I have already made a guide for designing mechs for somewhat experienced pilots, as well as a guide on what mechs to buy with recommendations on builds to use but I felt that there needs to be discussion on the thought process behind building for the competitive scene. I will point out that this is not an article about the mechlab, and the main reason I am doing this is to explain the mindset behind competitive building and the reasons why the current competitive builds are good. I also did not limit my discussion to current available mechs or even expected mechs, since I wanted it to be about the philosophy of building rather than rebuilding ones already used.
There are three main archetypes of mechs (light, medium, and heavy – which for our purposes here also includes the assault class). Each of these archetypes also includes three roles contained within them, and it is on each of those where my discussion focuses. When I was writing, I noticed a certain pattern to the discussion, and so I went back and edited in five sections for each role’s discussion.
Description: A brief summary and definition of the role.
Weapons: The main weapons used in the role, and the main (if not only) ones you should be using in your builds.
Engine: The type of engine you will want to tend towards, as well as what speed range is appropriate for the role.
Utility: The pieces of utility equipment (AMS, ECM, etc.) that are most useful for the role.
Modules: The special modules (if any) that are extra useful for the role (Artillery Strike, Air Strike, and Cool Shot 9 by 9 are usually the most useful for any role so I have excluded those).
This role primary entails sitting in the wings poking at the enemy before a fight starts, and keeping your distance to take opportune shots once your team is engaged. You do not want to get into a brawl and you do not want to get caught with your pants down by the enemy light squad or that will be it.
Weapons: Your main (if not only) weapon is the ER Large Laser. Having only one is inconsiderable, and three is too heavy and hot so keep it to two. Some people have used single ER PPC builds or double regular PPC builds, but the first does not have enough damage potential and the latter is usually too inefficient, though it does occasionally work.
Engine: Not taking an XL engine in a light is just silly, and in general you will want the largest XL you can fit in the light. However, in a fire support role, you can drop your speed to 140 KPH without much consequence since you will hopefully spend most of your time over 500 meters from any enemies. I would not drop it any lower though, since the ease with which a heavy can hit you increases dramatically below 140.
Utility: You need either ECM or jumpjets to run this sort of mech effectively, the ECM lets you fire from the proverbial (and sometimes literal) shadows without being noticed until it is too late, while the jump jets will let you get back behind cover fast enough to minimize the risk of peeking out.
Modules: The main module I would recommend, if you can fit it, is Advanced Zoom. It is actually really good on this sort of mech (and very few others).

▸ RECORD EXCERPTS
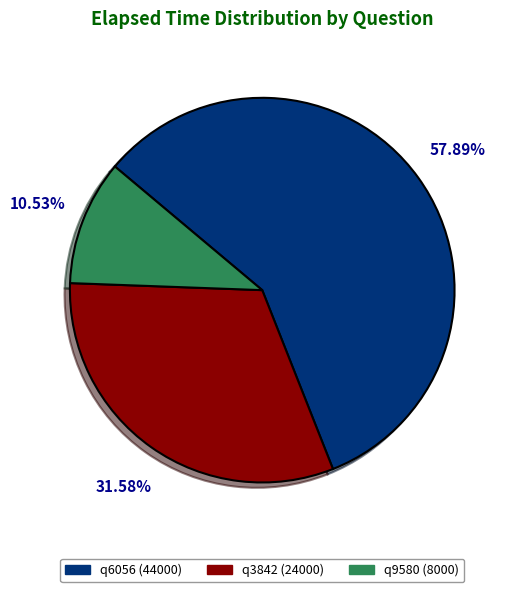

To the nearest percent, what is the combined percentage of q6056 and q3842?

89%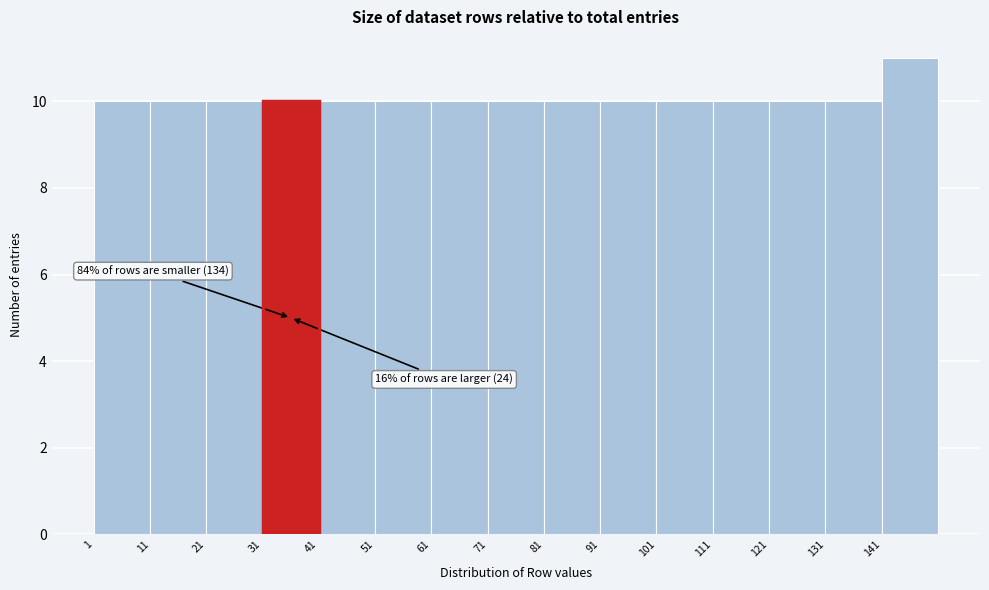

Which range on the x-axis has the tallest bar?

141 to 151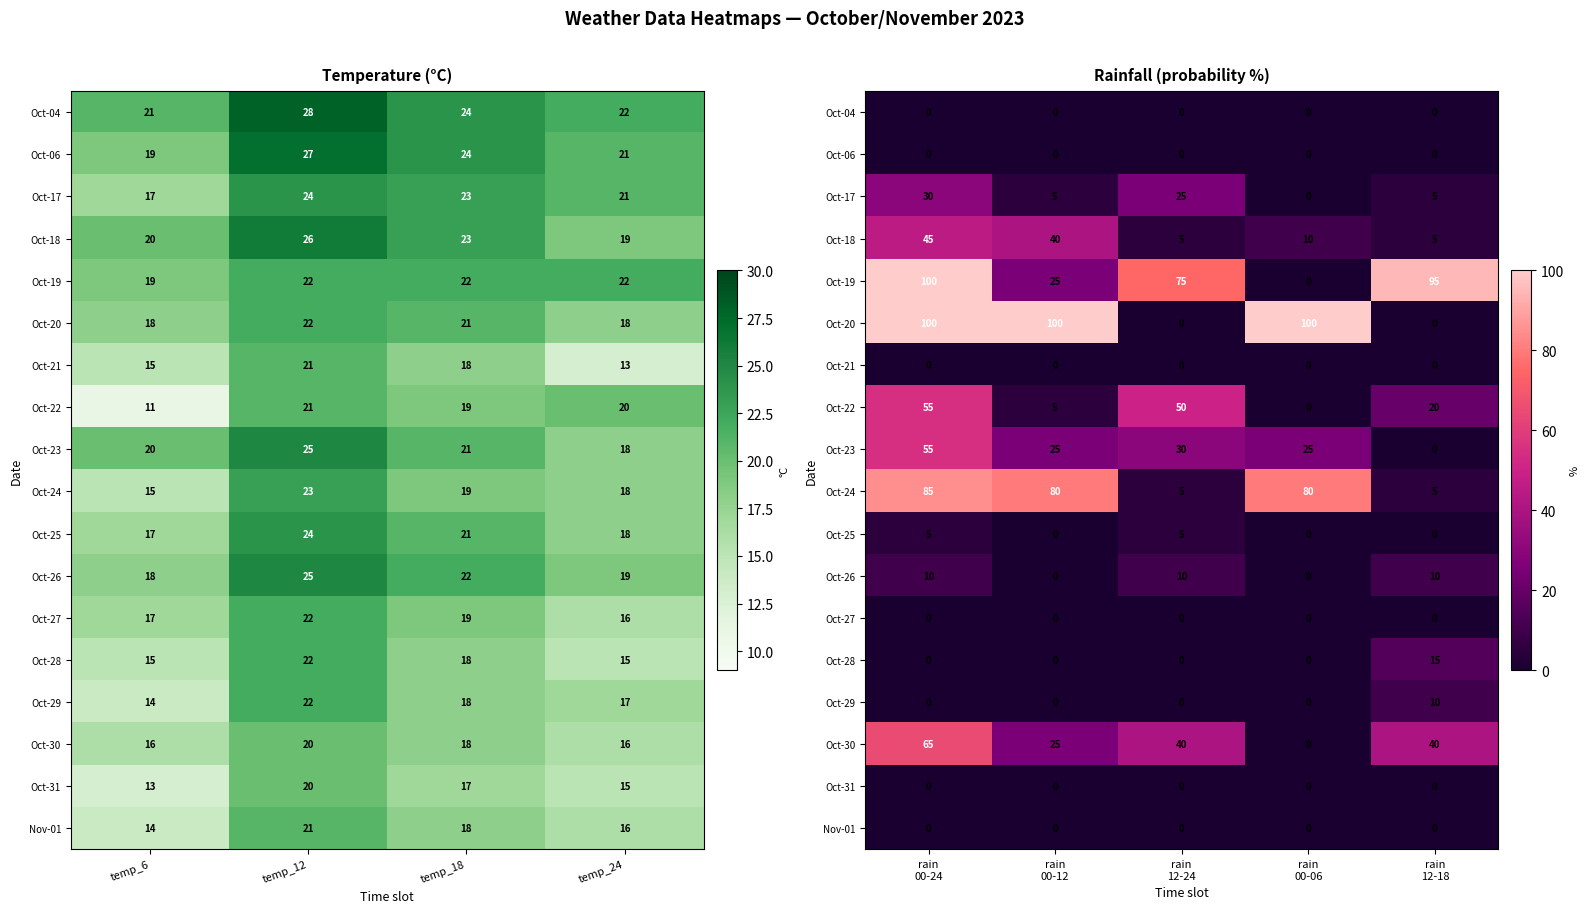

How many values in Oct-17 are above zero?

4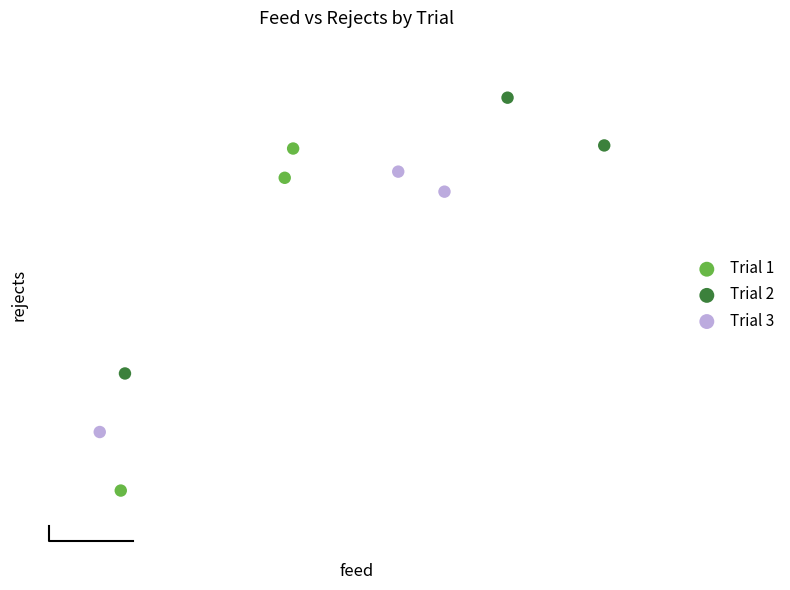

Which series has the widest spread of Y values?

Trial 1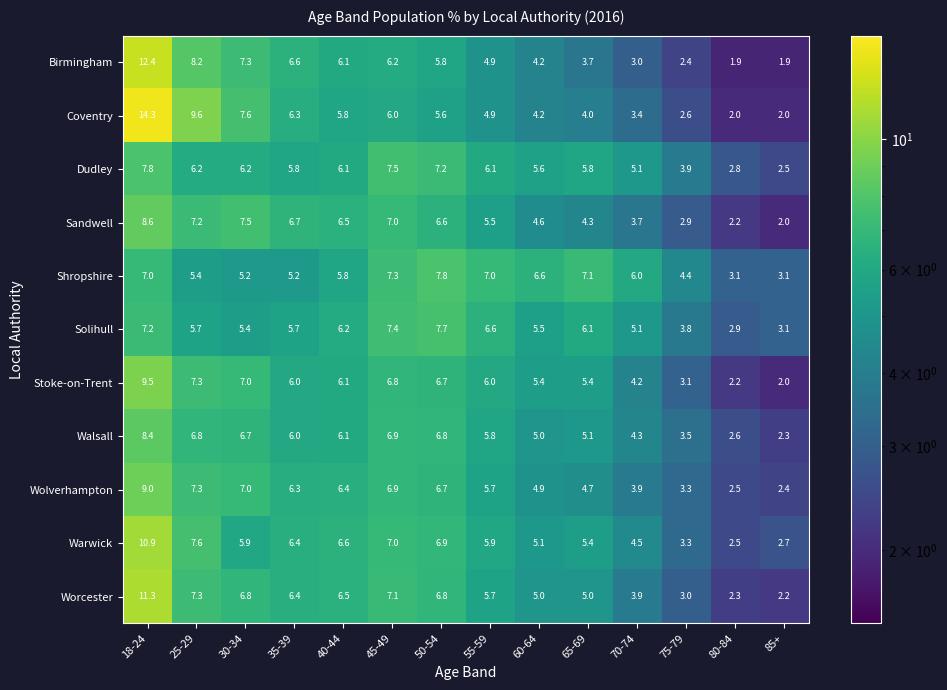

What is the difference between the second highest and second lowest values in the Warwick series?

4.9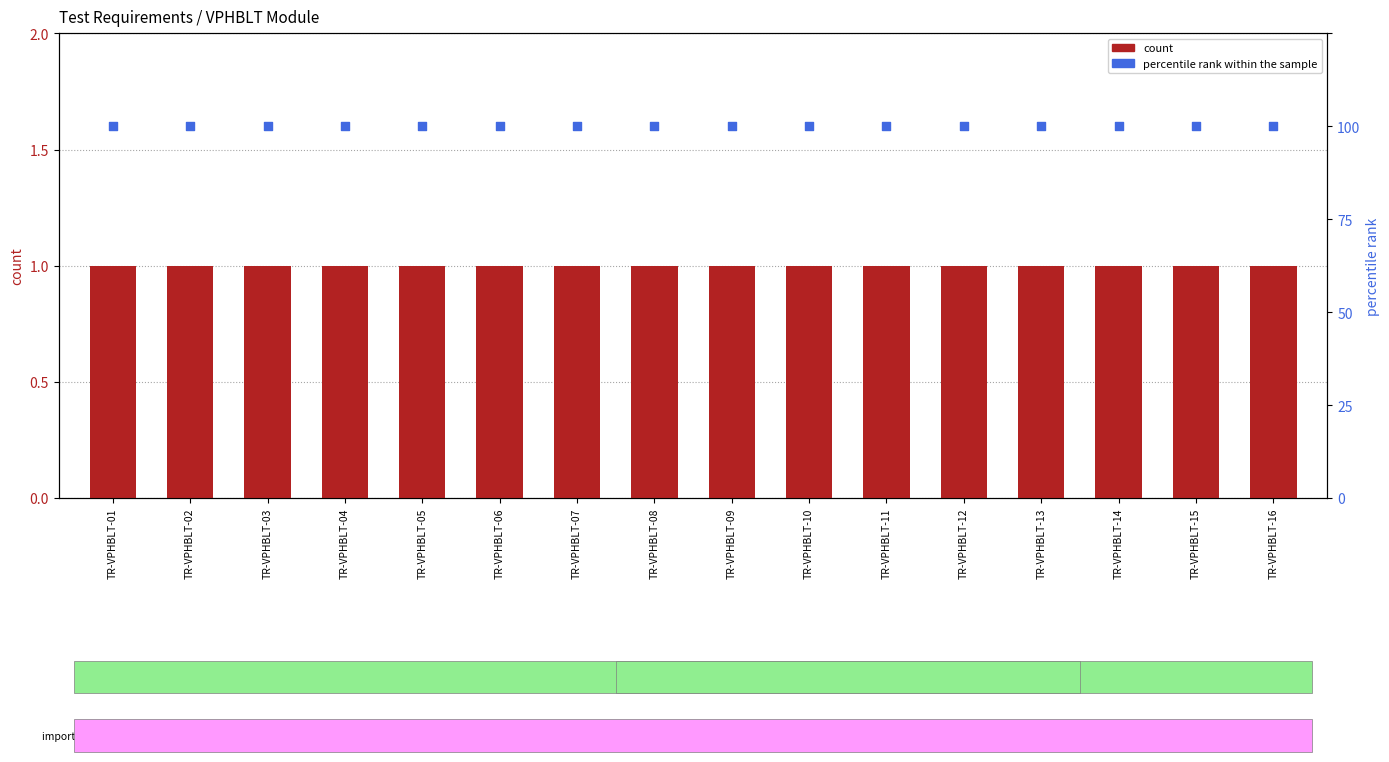

Which series reaches the minimum Y coordinate?

count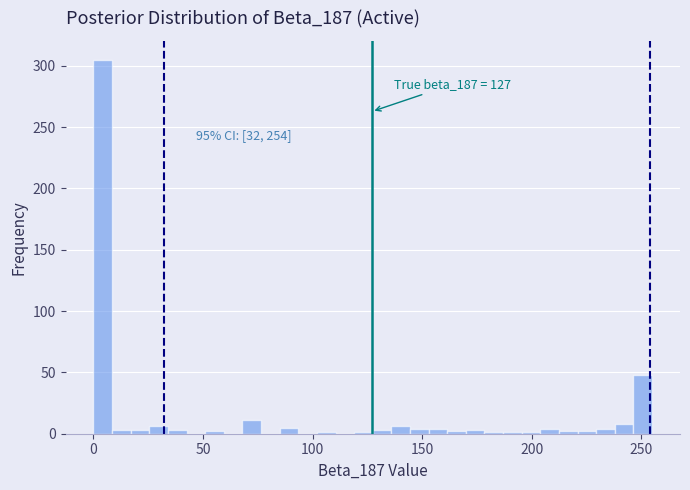

Around what value on the x-axis is the tallest bar? Give the approximate position of its centre, as read against the axis.

5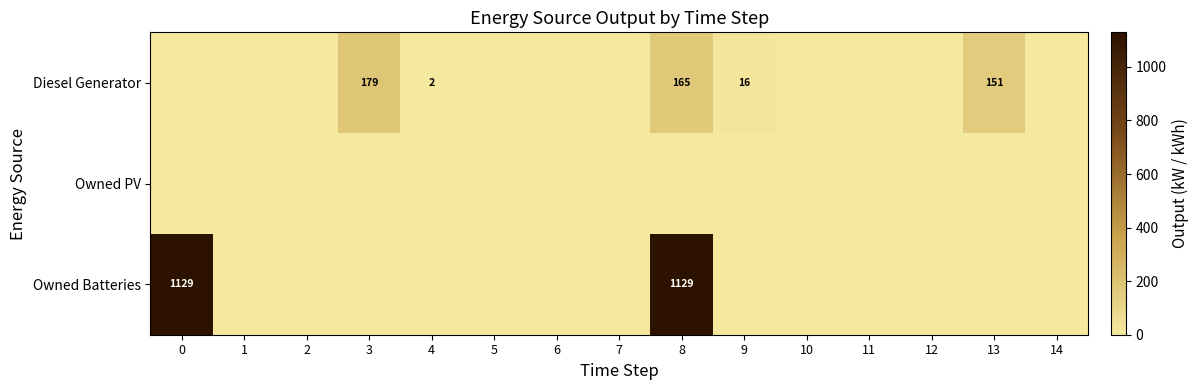

Which series has the largest total across all categories?

Owned Batteries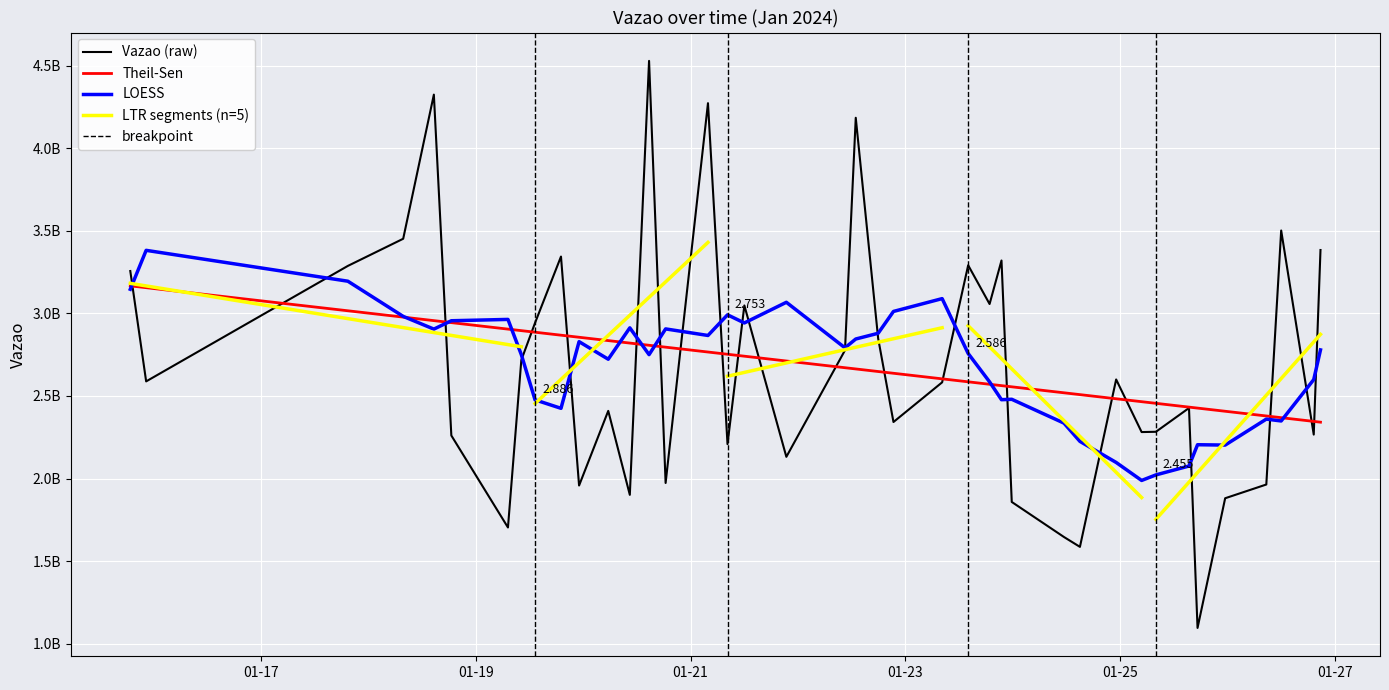

What is the greatest value displayed?

4528668505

▸ BRIEF 1
Answer these questions about the mech-building guide, one line each, with the answers marked to match.
(a) What are the three main archetypes of mechs, and which class does the heavy archetype also include?
(b) How many ER Large Lasers should a fire support light carry?
(c) What is the lowest speed the guide recommends for a light in a fire support role?
▸ BRIEF 2
Summarize the mech-building guide in two sentences.
▸ BRIEF 3
Carry on writing the mech-building guide from the point where it stops.

▸ WRITTEN ANSWER 1
(a) Light, medium, and heavy; the heavy archetype also includes the assault class.
(b) Two.
(c) 140 KPH.

▸ WRITTEN ANSWER 2
The guide explains the thinking behind competitive mech building, organizing mechs into light, medium, and heavy archetypes with three roles each, and discussing every role in terms of description, weapons, engine, utility, and modules. For the light fire support role, it recommends staying at range and avoiding brawls, carrying two ER Large Lasers, using the largest XL engine that fits without dropping below 140 KPH, bringing ECM or jump jets, and fitting Advanced Zoom.

▸ WRITTEN ANSWER 3
With this type of light mech, you will be running in a wolf pack with similar lights to take down heavier targets (usually through the double-leg technique).
Weapons: Your bread and butter are Medium Lasers and Machine Guns, respectively. You can use Medium Lasers independently to great effect in groups of five or six, with four as a bare minimum, but using purely Machine Guns is not reasonable. As such, a mixed build between the two is usually your best bet.
Engine: Again, you pretty much need an XL to run a light effectively. Since you will be spending most of your battle time around heavier mechs capable of crapping on you if given a chance, you also need to be as fast as absolutely possible, which means you need to move at 150 KPH or faster.
Utility: Since jump jets represent a monstrous increase in mobility, they are almost a necessity. AMS also helps if you suspect you will be facing mechs with streaks, since a full light lance with AMS will cut down on streak damage considerably. ECM helps too, but in a short range environment it is just not as important.
Modules: UAV is a good one for this class. Capture Accelerator could work as well if you’re not on Skirmish, but most times it’s not worth the module slot unless capping is an integral part of your strategy.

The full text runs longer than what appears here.